* [EXERCISE OBJECTIVE]
The expected output is the line bearing "pinky mcp: (361, 476)" followed by all remaining lines of the records, each restated word for word.
----- DATASET CONTENT -----
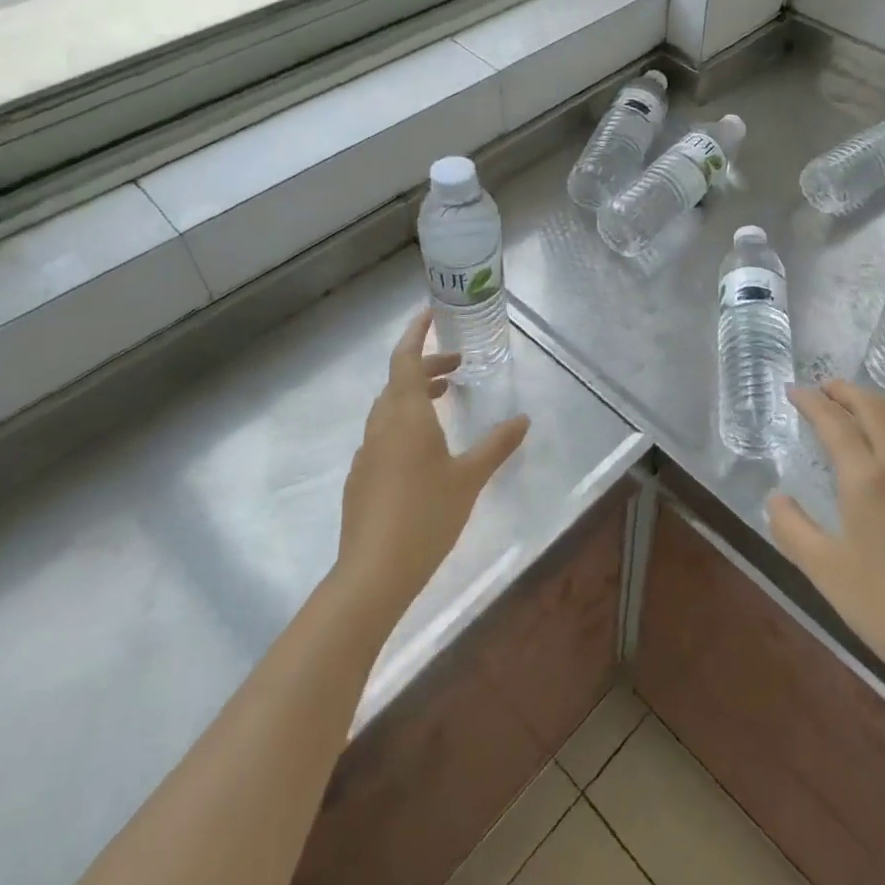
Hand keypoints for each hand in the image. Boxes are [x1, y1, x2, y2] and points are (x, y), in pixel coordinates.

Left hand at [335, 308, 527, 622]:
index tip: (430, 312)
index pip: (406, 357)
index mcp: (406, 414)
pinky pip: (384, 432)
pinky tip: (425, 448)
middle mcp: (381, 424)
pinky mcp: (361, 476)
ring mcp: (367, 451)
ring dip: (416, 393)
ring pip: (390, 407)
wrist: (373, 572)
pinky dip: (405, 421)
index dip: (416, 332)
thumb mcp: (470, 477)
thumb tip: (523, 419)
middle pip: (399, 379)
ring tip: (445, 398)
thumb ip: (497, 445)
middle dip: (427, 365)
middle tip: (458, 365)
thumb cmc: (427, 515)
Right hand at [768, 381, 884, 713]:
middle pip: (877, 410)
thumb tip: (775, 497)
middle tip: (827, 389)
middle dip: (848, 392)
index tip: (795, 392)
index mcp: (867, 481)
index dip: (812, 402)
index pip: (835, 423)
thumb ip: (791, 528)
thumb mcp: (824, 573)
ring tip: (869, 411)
-----
* [TASK ANSWER]
pinky mcp: (361, 476)
ring mcp: (367, 451)
ring dip: (416, 393)
ring pip: (390, 407)
wrist: (373, 572)
pinky dip: (405, 421)
index dip: (416, 332)
thumb mcp: (470, 477)
thumb tip: (523, 419)
middle pip: (399, 379)
ring tip: (445, 398)
thumb ip: (497, 445)
middle dip: (427, 365)
middle tip: (458, 365)
thumb cmc: (427, 515)
Right hand at [768, 381, 884, 713]:
middle pip: (877, 410)
thumb tip: (775, 497)
middle tip: (827, 389)
middle dip: (848, 392)
index tip: (795, 392)
index mcp: (867, 481)
index dip: (812, 402)
index pip: (835, 423)
thumb ip: (791, 528)
thumb mcp: (824, 573)
ring tip: (869, 411)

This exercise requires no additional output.